**How to complete this task**:
Each line below needs to be printed again exactly.

**Collected data**:
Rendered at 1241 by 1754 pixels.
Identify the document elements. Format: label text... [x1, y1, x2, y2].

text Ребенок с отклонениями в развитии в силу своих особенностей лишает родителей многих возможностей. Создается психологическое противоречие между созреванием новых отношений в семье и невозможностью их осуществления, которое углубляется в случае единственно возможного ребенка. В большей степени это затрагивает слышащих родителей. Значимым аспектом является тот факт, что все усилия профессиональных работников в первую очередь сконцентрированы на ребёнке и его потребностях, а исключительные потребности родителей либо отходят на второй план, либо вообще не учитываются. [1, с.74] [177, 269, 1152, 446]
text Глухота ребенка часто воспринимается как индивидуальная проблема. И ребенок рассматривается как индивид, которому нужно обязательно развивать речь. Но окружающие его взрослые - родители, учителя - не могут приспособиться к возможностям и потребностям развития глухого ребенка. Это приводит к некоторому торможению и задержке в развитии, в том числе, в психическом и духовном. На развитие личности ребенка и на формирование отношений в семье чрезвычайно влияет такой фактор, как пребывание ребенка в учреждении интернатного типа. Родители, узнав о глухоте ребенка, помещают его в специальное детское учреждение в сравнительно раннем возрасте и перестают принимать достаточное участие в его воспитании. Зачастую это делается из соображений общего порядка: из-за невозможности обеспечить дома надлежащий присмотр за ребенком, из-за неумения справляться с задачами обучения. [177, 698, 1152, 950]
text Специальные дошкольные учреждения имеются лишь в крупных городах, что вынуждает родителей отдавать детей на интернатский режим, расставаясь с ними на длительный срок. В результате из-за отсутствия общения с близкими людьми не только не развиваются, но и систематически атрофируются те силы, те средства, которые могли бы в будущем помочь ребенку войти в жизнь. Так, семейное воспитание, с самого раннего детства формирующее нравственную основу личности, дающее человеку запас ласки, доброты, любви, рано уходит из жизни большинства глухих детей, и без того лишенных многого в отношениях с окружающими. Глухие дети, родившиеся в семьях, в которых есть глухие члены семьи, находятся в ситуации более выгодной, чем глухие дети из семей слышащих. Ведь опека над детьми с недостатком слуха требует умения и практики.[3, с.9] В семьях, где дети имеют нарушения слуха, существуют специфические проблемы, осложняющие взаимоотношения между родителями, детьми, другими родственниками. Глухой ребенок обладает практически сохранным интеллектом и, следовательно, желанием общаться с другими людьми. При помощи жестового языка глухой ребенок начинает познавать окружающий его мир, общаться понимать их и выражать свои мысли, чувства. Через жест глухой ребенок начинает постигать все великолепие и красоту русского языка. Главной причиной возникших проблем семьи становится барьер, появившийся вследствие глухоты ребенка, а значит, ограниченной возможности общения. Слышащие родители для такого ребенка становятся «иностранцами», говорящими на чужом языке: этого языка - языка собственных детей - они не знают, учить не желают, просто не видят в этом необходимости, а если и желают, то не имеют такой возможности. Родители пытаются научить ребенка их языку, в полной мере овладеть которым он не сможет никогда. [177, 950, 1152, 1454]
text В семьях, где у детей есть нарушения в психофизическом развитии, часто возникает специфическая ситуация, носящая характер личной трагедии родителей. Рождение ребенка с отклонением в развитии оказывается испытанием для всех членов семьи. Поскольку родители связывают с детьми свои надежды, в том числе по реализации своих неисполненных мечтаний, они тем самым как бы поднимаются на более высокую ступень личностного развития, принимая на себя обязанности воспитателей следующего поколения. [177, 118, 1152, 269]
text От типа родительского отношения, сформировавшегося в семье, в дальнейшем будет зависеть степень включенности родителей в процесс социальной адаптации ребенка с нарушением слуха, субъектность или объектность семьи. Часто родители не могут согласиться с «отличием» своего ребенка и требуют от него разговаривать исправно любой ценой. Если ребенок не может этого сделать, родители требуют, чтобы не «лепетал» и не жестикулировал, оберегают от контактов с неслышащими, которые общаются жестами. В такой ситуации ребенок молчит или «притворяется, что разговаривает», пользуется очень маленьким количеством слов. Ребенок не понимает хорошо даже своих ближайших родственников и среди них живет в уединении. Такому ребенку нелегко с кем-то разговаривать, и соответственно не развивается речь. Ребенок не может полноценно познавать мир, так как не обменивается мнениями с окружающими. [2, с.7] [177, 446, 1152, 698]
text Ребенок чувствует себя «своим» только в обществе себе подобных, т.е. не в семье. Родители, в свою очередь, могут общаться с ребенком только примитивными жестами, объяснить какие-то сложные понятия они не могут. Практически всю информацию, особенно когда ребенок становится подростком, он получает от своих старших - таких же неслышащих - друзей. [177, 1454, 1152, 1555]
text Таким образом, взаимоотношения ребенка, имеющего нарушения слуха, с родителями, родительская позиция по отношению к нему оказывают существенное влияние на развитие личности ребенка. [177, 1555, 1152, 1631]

**Response area**:
Rendered at 1241 by 1754 pixels.
Identify the document elements. Format: label text... [x1, y1, x2, y2].

text Ребенок с отклонениями в развитии в силу своих особенностей лишает родителей многих возможностей. Создается психологическое противоречие между созреванием новых отношений в семье и невозможностью их осуществления, которое углубляется в случае единственно возможного ребенка. В большей степени это затрагивает слышащих родителей. Значимым аспектом является тот факт, что все усилия профессиональных работников в первую очередь сконцентрированы на ребёнке и его потребностях, а исключительные потребности родителей либо отходят на второй план, либо вообще не учитываются. [1, с.74] [177, 269, 1152, 446]
text Глухота ребенка часто воспринимается как индивидуальная проблема. И ребенок рассматривается как индивид, которому нужно обязательно развивать речь. Но окружающие его взрослые - родители, учителя - не могут приспособиться к возможностям и потребностям развития глухого ребенка. Это приводит к некоторому торможению и задержке в развитии, в том числе, в психическом и духовном. На развитие личности ребенка и на формирование отношений в семье чрезвычайно влияет такой фактор, как пребывание ребенка в учреждении интернатного типа. Родители, узнав о глухоте ребенка, помещают его в специальное детское учреждение в сравнительно раннем возрасте и перестают принимать достаточное участие в его воспитании. Зачастую это делается из соображений общего порядка: из-за невозможности обеспечить дома надлежащий присмотр за ребенком, из-за неумения справляться с задачами обучения. [177, 698, 1152, 950]
text Специальные дошкольные учреждения имеются лишь в крупных городах, что вынуждает родителей отдавать детей на интернатский режим, расставаясь с ними на длительный срок. В результате из-за отсутствия общения с близкими людьми не только не развиваются, но и систематически атрофируются те силы, те средства, которые могли бы в будущем помочь ребенку войти в жизнь. Так, семейное воспитание, с самого раннего детства формирующее нравственную основу личности, дающее человеку запас ласки, доброты, любви, рано уходит из жизни большинства глухих детей, и без того лишенных многого в отношениях с окружающими. Глухие дети, родившиеся в семьях, в которых есть глухие члены семьи, находятся в ситуации более выгодной, чем глухие дети из семей слышащих. Ведь опека над детьми с недостатком слуха требует умения и практики.[3, с.9] В семьях, где дети имеют нарушения слуха, существуют специфические проблемы, осложняющие взаимоотношения между родителями, детьми, другими родственниками. Глухой ребенок обладает практически сохранным интеллектом и, следовательно, желанием общаться с другими людьми. При помощи жестового языка глухой ребенок начинает познавать окружающий его мир, общаться понимать их и выражать свои мысли, чувства. Через жест глухой ребенок начинает постигать все великолепие и красоту русского языка. Главной причиной возникших проблем семьи становится барьер, появившийся вследствие глухоты ребенка, а значит, ограниченной возможности общения. Слышащие родители для такого ребенка становятся «иностранцами», говорящими на чужом языке: этого языка - языка собственных детей - они не знают, учить не желают, просто не видят в этом необходимости, а если и желают, то не имеют такой возможности. Родители пытаются научить ребенка их языку, в полной мере овладеть которым он не сможет никогда. [177, 950, 1152, 1454]
text В семьях, где у детей есть нарушения в психофизическом развитии, часто возникает специфическая ситуация, носящая характер личной трагедии родителей. Рождение ребенка с отклонением в развитии оказывается испытанием для всех членов семьи. Поскольку родители связывают с детьми свои надежды, в том числе по реализации своих неисполненных мечтаний, они тем самым как бы поднимаются на более высокую ступень личностного развития, принимая на себя обязанности воспитателей следующего поколения. [177, 118, 1152, 269]
text От типа родительского отношения, сформировавшегося в семье, в дальнейшем будет зависеть степень включенности родителей в процесс социальной адаптации ребенка с нарушением слуха, субъектность или объектность семьи. Часто родители не могут согласиться с «отличием» своего ребенка и требуют от него разговаривать исправно любой ценой. Если ребенок не может этого сделать, родители требуют, чтобы не «лепетал» и не жестикулировал, оберегают от контактов с неслышащими, которые общаются жестами. В такой ситуации ребенок молчит или «притворяется, что разговаривает», пользуется очень маленьким количеством слов. Ребенок не понимает хорошо даже своих ближайших родственников и среди них живет в уединении. Такому ребенку нелегко с кем-то разговаривать, и соответственно не развивается речь. Ребенок не может полноценно познавать мир, так как не обменивается мнениями с окружающими. [2, с.7] [177, 446, 1152, 698]
text Ребенок чувствует себя «своим» только в обществе себе подобных, т.е. не в семье. Родители, в свою очередь, могут общаться с ребенком только примитивными жестами, объяснить какие-то сложные понятия они не могут. Практически всю информацию, особенно когда ребенок становится подростком, он получает от своих старших - таких же неслышащих - друзей. [177, 1454, 1152, 1555]
text Таким образом, взаимоотношения ребенка, имеющего нарушения слуха, с родителями, родительская позиция по отношению к нему оказывают существенное влияние на развитие личности ребенка. [177, 1555, 1152, 1631]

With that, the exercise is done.